■ **YOUR OBJECTIVE**: In the entries below, find every line holding the string "which" and collect it.

=== RECORD EXTRACTS ===

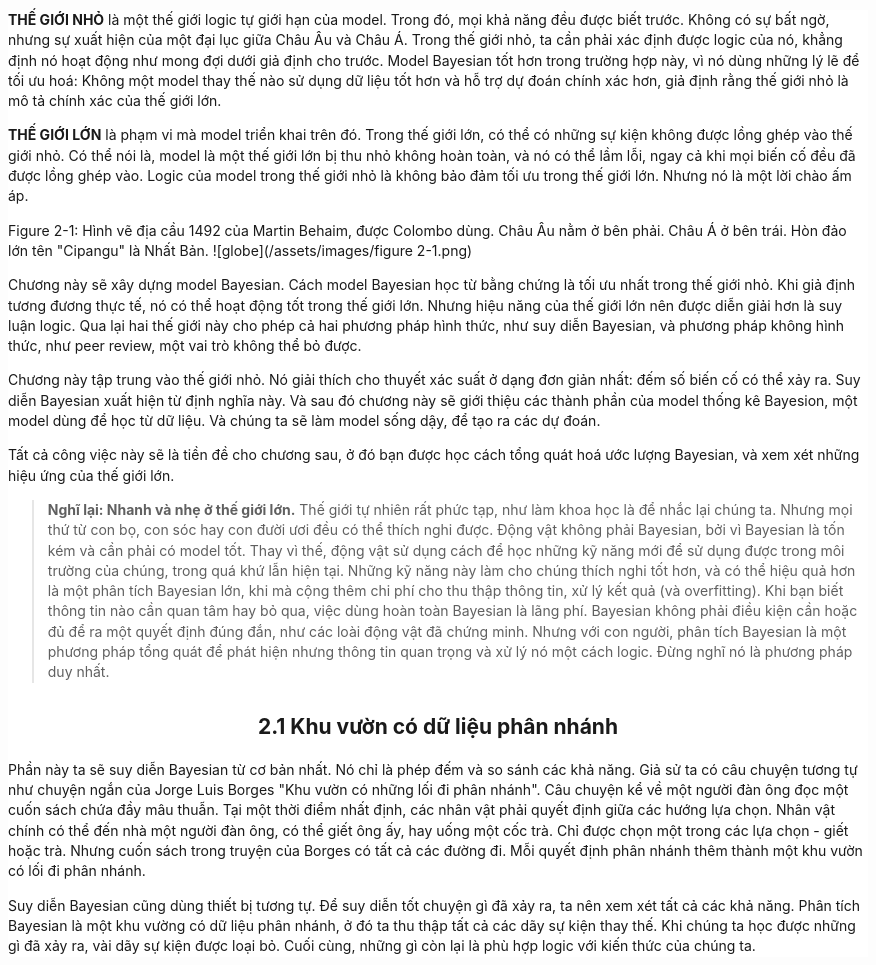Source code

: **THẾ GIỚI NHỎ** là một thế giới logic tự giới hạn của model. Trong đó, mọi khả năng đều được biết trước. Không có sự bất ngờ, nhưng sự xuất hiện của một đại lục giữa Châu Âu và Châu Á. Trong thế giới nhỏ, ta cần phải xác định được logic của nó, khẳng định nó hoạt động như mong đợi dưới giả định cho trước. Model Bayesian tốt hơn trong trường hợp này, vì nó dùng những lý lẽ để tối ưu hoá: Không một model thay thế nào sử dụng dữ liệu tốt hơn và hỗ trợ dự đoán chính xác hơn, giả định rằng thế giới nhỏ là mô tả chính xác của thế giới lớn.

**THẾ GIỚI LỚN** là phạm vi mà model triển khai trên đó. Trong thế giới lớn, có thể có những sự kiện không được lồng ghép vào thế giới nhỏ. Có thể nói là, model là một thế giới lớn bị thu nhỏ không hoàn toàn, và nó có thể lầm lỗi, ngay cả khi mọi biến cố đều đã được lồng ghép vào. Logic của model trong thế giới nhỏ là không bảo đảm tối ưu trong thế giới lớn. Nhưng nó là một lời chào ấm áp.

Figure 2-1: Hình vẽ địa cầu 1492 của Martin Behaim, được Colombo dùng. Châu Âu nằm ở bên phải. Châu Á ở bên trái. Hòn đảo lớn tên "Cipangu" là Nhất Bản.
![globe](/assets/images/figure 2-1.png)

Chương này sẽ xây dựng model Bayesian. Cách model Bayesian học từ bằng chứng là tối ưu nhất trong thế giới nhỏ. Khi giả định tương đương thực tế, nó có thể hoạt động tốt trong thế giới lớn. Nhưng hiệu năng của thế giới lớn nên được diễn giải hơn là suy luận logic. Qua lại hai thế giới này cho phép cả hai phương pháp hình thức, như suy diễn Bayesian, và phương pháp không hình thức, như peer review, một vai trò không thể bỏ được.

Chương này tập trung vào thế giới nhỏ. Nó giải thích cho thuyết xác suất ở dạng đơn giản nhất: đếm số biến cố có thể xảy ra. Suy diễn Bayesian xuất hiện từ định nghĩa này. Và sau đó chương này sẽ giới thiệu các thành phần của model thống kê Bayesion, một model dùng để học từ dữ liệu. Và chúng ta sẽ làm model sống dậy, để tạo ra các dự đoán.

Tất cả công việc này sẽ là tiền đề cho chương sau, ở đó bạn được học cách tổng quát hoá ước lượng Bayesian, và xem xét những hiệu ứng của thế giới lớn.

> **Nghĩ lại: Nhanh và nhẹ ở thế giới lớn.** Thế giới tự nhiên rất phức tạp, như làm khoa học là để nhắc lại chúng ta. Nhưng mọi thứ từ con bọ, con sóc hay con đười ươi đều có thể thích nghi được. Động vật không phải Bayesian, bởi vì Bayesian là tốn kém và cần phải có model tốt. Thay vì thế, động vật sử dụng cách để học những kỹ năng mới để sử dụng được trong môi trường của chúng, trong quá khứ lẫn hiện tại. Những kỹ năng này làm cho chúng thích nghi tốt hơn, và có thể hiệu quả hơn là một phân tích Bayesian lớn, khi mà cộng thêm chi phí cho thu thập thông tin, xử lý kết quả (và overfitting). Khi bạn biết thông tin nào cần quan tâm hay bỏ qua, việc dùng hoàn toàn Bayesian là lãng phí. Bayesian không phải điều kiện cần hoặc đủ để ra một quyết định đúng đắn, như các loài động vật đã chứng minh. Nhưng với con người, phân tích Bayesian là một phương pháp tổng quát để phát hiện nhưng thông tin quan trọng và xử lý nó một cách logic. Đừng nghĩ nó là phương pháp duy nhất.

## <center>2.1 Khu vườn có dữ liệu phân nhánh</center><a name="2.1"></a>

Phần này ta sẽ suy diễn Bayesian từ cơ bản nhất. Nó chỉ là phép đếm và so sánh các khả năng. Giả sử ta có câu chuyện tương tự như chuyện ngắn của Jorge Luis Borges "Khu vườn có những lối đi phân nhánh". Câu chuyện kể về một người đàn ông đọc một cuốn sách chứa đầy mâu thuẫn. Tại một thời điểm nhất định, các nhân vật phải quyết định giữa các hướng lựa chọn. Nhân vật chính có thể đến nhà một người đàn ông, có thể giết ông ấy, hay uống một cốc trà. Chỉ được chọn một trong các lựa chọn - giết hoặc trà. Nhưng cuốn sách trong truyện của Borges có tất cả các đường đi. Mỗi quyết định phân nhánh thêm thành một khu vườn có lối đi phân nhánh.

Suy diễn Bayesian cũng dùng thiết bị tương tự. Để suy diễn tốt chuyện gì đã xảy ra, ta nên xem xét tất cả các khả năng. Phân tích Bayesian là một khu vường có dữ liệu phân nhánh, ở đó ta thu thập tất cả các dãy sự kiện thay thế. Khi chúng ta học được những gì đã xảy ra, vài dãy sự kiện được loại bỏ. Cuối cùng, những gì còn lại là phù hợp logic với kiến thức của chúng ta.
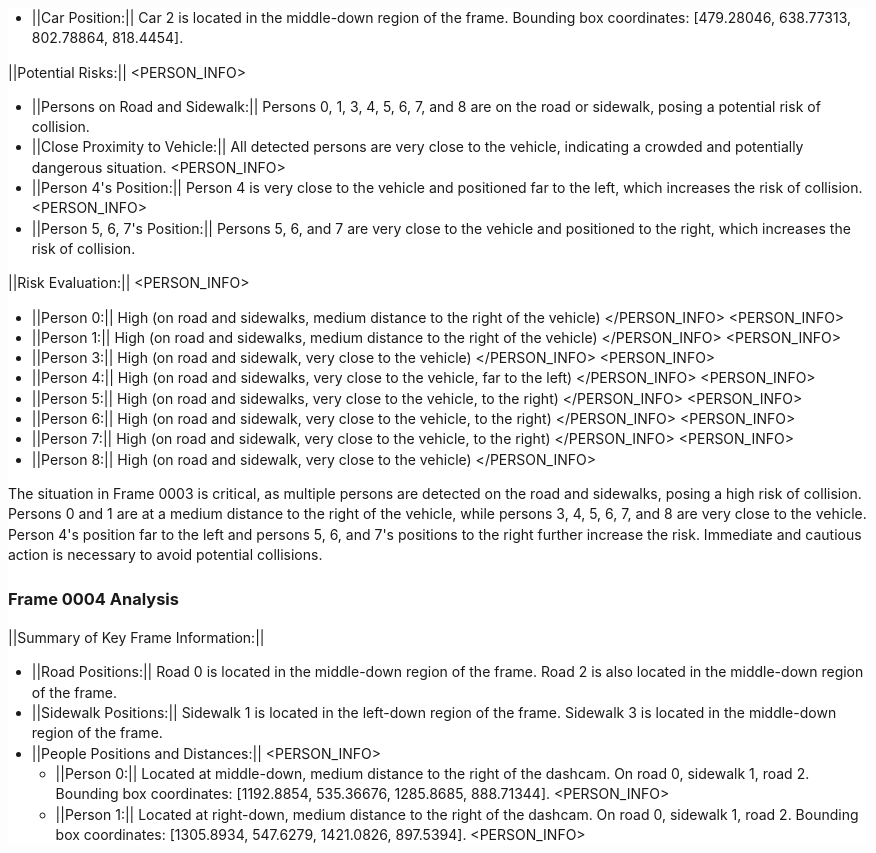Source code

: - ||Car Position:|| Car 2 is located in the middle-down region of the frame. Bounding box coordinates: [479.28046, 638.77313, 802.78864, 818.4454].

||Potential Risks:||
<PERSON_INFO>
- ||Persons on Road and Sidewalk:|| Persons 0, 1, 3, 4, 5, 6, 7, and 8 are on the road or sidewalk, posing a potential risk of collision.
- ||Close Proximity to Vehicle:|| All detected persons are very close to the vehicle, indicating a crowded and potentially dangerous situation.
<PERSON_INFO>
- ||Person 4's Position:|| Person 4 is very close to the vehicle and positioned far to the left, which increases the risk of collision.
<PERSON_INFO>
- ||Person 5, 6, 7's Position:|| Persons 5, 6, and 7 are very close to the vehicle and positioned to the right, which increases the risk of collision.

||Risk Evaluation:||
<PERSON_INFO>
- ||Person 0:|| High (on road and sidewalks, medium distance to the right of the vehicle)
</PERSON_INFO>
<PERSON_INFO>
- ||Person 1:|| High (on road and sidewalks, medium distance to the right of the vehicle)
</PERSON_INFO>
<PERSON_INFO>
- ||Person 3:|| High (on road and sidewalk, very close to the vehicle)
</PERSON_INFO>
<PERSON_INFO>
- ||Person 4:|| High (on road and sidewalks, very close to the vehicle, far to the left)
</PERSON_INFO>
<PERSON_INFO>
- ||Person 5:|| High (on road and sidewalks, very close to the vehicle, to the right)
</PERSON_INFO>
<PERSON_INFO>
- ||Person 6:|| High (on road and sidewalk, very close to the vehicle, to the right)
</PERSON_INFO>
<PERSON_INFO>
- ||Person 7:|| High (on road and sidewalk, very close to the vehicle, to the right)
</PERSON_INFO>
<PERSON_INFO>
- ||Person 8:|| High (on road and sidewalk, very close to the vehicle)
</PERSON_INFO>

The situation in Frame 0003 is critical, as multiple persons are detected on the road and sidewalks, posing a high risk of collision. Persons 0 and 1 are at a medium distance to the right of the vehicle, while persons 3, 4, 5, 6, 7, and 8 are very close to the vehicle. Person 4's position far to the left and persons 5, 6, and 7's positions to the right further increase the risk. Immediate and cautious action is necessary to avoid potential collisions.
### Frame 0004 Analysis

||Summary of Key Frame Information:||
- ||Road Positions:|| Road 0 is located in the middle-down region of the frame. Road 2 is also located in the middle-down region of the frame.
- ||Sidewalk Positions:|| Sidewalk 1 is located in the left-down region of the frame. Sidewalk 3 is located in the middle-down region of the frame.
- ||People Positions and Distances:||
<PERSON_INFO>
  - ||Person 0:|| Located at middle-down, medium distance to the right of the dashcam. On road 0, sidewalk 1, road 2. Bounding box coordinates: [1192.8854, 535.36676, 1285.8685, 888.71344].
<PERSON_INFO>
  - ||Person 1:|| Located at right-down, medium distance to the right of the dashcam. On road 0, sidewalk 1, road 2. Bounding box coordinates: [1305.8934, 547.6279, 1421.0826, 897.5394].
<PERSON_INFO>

===

■ **WRITTEN REPLY**:
- ||Person 4's Position:|| Person 4 is very close to the vehicle and positioned far to the left, which increases the risk of collision.
- ||Person 5, 6, 7's Position:|| Persons 5, 6, and 7 are very close to the vehicle and positioned to the right, which increases the risk of collision.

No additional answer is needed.